If only the rampant profiteering of the insurance companies brought about such indignation! No, it is the forcing of an act that everyone does already that really raises the blood pressure.

In many ways this is a strength of the American character and is heartening. In other ways it feels misdirected.

I think there's more backlash at the insurance companys than anyone knows. The problem is, the Republicans are protecting their right to make a profit and therefore their business tactics. The irony is that most of the practices that conservatives claimed were in this bill that were detrimental to the American people, actually weren't in it. Yet they were practices that the insurance companies have been doing to us for decades.
 
It isn't.

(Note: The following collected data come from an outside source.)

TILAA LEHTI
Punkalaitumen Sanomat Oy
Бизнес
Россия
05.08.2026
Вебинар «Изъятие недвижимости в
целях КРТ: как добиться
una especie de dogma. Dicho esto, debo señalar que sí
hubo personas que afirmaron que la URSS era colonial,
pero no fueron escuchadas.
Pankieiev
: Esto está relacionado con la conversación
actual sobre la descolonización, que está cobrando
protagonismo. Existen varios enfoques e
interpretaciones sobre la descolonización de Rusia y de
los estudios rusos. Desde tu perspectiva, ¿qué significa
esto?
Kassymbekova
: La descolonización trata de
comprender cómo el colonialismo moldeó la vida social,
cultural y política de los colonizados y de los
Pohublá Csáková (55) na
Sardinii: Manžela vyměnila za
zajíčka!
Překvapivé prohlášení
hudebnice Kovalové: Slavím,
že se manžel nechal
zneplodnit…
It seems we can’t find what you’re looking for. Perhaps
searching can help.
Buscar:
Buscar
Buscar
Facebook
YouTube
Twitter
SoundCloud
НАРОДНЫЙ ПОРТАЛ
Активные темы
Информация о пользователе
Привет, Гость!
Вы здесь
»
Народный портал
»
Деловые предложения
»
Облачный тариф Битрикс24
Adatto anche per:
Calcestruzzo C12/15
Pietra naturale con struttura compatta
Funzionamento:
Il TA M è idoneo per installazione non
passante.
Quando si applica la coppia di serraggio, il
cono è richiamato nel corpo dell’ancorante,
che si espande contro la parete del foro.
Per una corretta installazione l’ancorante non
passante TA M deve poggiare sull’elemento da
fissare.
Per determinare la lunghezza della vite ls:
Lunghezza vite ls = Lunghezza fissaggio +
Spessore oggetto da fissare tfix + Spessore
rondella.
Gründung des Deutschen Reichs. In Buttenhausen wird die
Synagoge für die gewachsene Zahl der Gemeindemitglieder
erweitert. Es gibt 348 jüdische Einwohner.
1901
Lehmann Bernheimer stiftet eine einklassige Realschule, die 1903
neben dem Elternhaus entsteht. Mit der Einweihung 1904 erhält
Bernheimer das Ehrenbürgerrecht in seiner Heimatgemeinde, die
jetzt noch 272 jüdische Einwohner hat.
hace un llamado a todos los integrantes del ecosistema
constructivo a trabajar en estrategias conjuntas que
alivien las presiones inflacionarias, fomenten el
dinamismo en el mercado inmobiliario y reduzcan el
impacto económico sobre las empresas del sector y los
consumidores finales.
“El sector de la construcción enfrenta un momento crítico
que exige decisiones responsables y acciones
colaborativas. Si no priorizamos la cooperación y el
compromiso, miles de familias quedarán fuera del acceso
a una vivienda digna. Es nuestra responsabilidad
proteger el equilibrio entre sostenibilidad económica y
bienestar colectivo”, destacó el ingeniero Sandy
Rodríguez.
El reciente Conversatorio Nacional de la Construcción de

There are quite a few things that are dangerous in one application and not in another. Mercury for one. By itself it's massively toxic. You create an amalgam with another metal and it's molecular structure changes. It becomes inert and is used to repair teeth.

I think you're missing the point of what I was saying. Saccharin was approved as a food sweetener by both the FDA and the USDA. Yet it's been banned as a a cancer causing agent in most other countries and is still a hot topic of debate in the US. Just because the FDA says something is ok, doesn't necessarily make it so.
 
Naturally Muslims will be exempt from participating.

;)
mm

You say that, but illegal immigrants are barred from even participating in the exchanges, where there are no subsidies at all and which exist as a way to facilitate the information on which plans are available.